_Task 1:_
According to the passage on Greek foreign policy, what resolved the Macedonia naming dispute with North Macedonia?

As one of the oldest Euro-Atlantic member states in the region of Southeast Europe, Greece enjoys a prominent geopolitical role as a middle power, due to its political and geographical proximity to Europe, Asia, the Middle East, Africa, the Americas and Australia. Its main allies are the United States, the United Kingdom, France, Italy, Israel, Cyprus and the rest of the European Union, NATO and UN.

Greece also maintains strong diplomatic relations with Armenia, Albania, Bulgaria, Egypt, Lebanon, the United Arab Emirates, North Macedonia, Saudi Arabia, Serbia, Switzerland, Romania, and Germany while at the same time focuses at improving further the good relations with the Arab World, Caucasus, China, India, South Korea, Japan, Mongolia, Vietnam, The Philippines, South Africa, and the rest of the African Union, Arab League, BRICS, CELAC and Nordic Council. As member of the European Union, the Union for the Mediterranean, and the Council of Europe, Greece is a key player in the eastern Mediterranean region and has encouraged the collaboration between neighbors, as well as promoting the Energy Triangle, for gas exports to Europe. Greece also has the second largest economy in the Balkans, where it is an important regional investor.

Prominent issues in Hellenic foreign policy include the claims in the Aegean Sea and Eastern Mediterranean by Turkey and the Turkish occupation of Cyprus.

Overview 
Greece has diplomatic relations with almost all the countries in the world, as shown in the map below.

Disputes 
Following the resolution of the Macedonia naming dispute with North Macedonia due to the Prespa agreement in 2018, the Ministry identifies two remaining issues of particular importance to the Greek state: Turkish challenges to Greek sovereignty rights in the Aegean Sea and corresponding airspace and the Cyprus dispute involving the Turkish occupation of Northern Cyprus.

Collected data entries
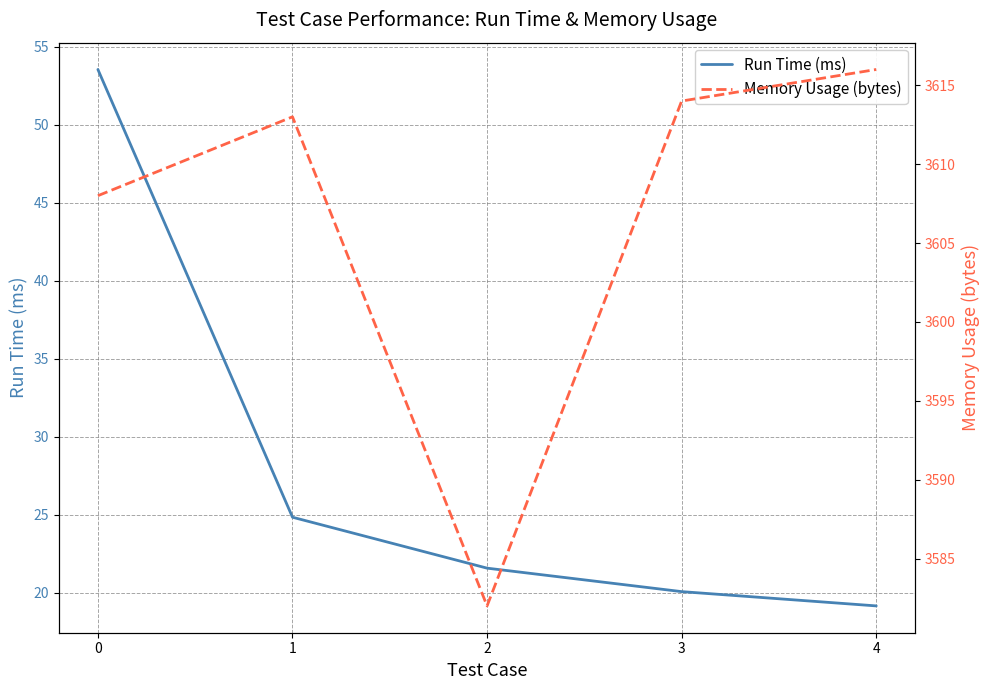

True or false: Run Time (ms) and Memory Usage (bytes) intersect in this chart.

False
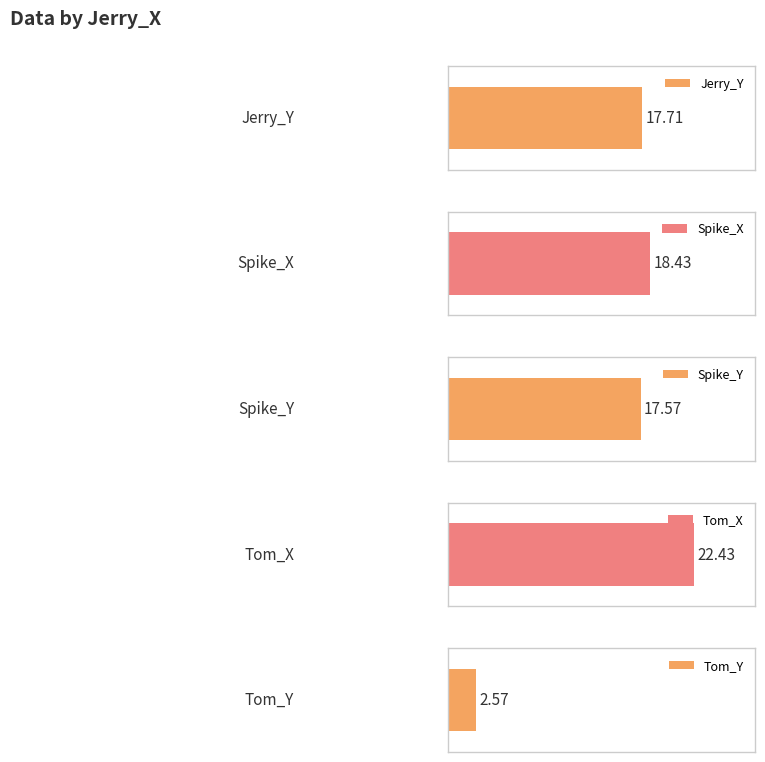

Does the chart contain stacked bars?

No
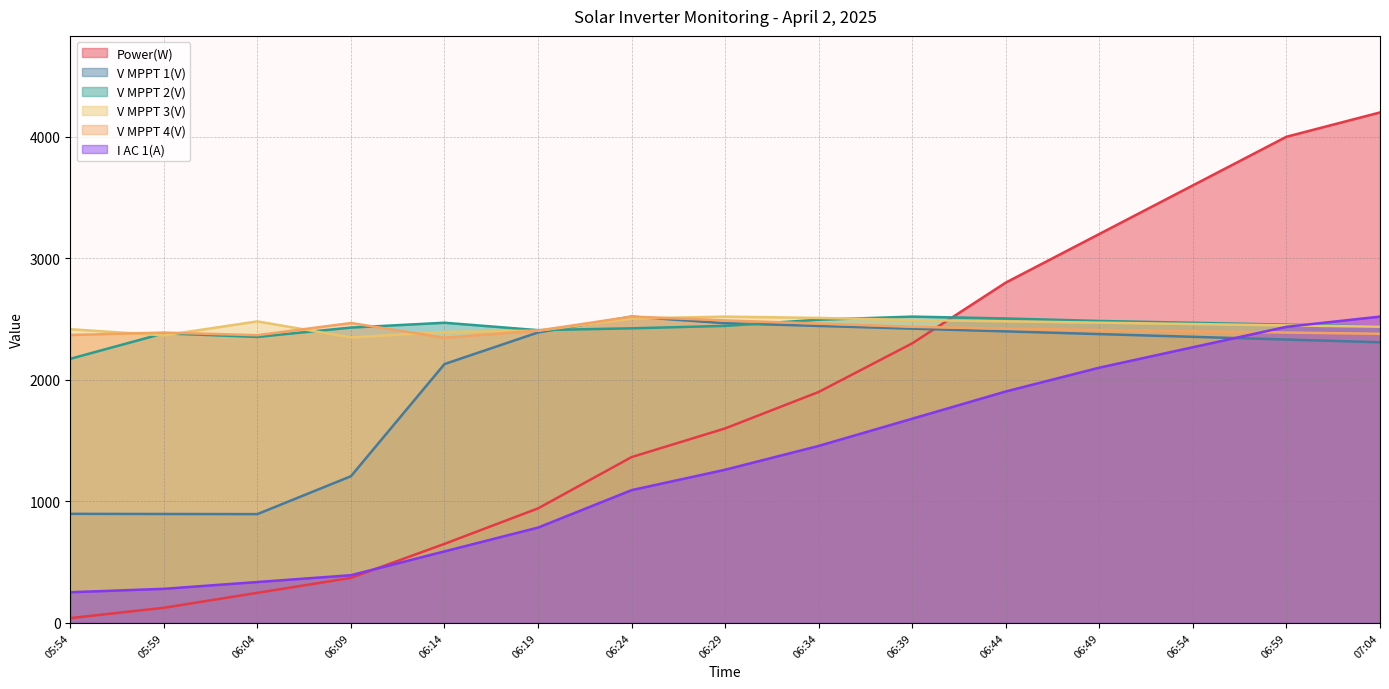

Which has a higher value, 06:34 or 05:59?

06:34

_Task 2:_
Edit the rows from the line with "Does the chart contain stacked bars?" through the end of the rows by replacing "higher" with "greater", changing nothing else. Leave the pictures out of your answer.

_Task response 1:_
The Prespa agreement in 2018.

_Task response 2:_
Does the chart contain stacked bars?

No

Which has a greater value, 06:34 or 05:59?

06:34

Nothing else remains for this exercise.